Malam tadi kau ambil biolamu, tanganmu lihai memainkan dawai. Suara-suara yang datang pada biolamu, pada jemari lihaimu memainkan dawainya. Lembut. Aku terus menatap jemarimu, berganti dari satu senar ke senar lainnya. Menatap lamat-lamat biola yang kau bunyikan. Sambil aku menikmati alunan suara itu, dan kumenikmatinya. Kau tahu? Aku ingin meneteskan air mata, sebab yang terekam dalam otakku adalah, “Menghitung hari, detik demi detik, masa kunanti apa kan ada.”

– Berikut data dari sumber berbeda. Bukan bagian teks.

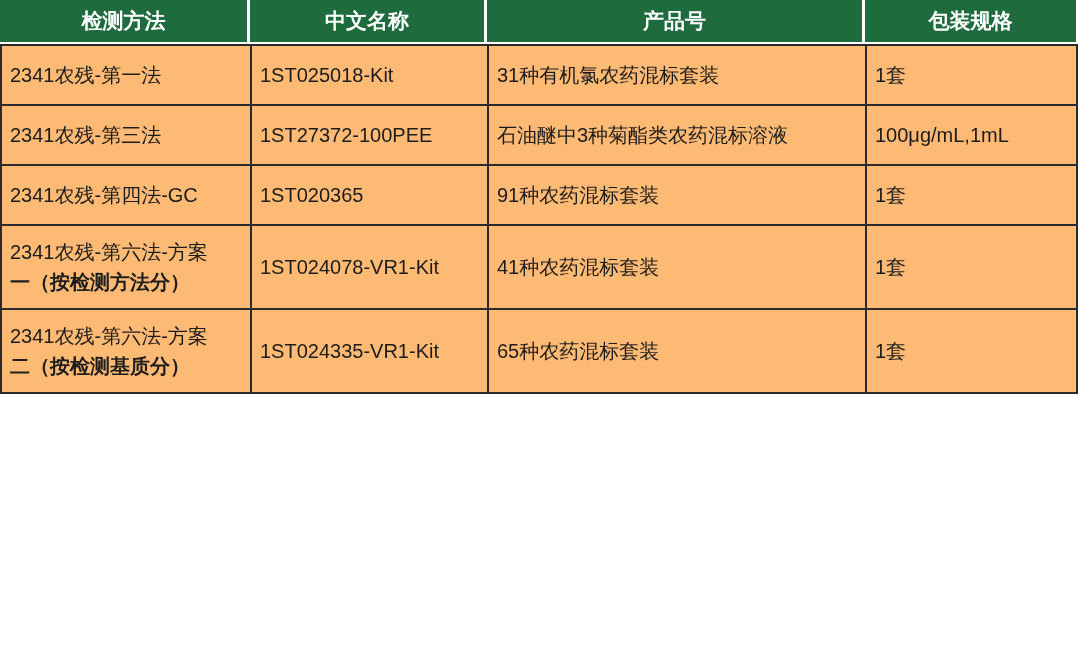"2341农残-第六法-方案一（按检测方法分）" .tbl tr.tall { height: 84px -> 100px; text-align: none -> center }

Itu yang selalu terekam dalam memoriku. Apakah ada detikku, waktuku? Apakah ada masaku nanti? Waktu aku mampu menjadikan segala raga dan pikiranku untuk memperbaiki sesuatu yang hampir rapuh. Apakah Dia mengizinkan detikku untuk terus bersujud. Melangitkan doa dan harapan hanya pada-Nya? Apakah ada masaku agar langkahku tetap menyusuri jalan panjang, meski terjal. Dan aku pun tak tahu di mana aku harus menetap pada tempat abadi. Apakah ada waktuku untuk meruangkan segala nikmat-Nya, yang seringkali aku abaikan? Apakah ada tempoku untuk menjadikan cinta-Nya lebih layak menjadi cinta sebenar-benarnya cinta?

Kau masih terus menggerakkan jemarimu. Mataku tertuju pada biolamu. Pendengaran dan nuraniku berputar pada lagu itu. Aku tak pernah tahu di mana hariku akan datang. Aku hanya takut, bahkan seperti ada yang mencungkil rasa yang terbaca oleh hati. Masaku nanti, entah kapan dan bagaimana. Aku hanya ingin, jika detikku datang aku mampu menebarkan cinta. Jika tidak bisa menebarkan cinta, biarlah melenyapkan kebohongan, kebisuan, dan kealpaan yang tercipta dari diriku.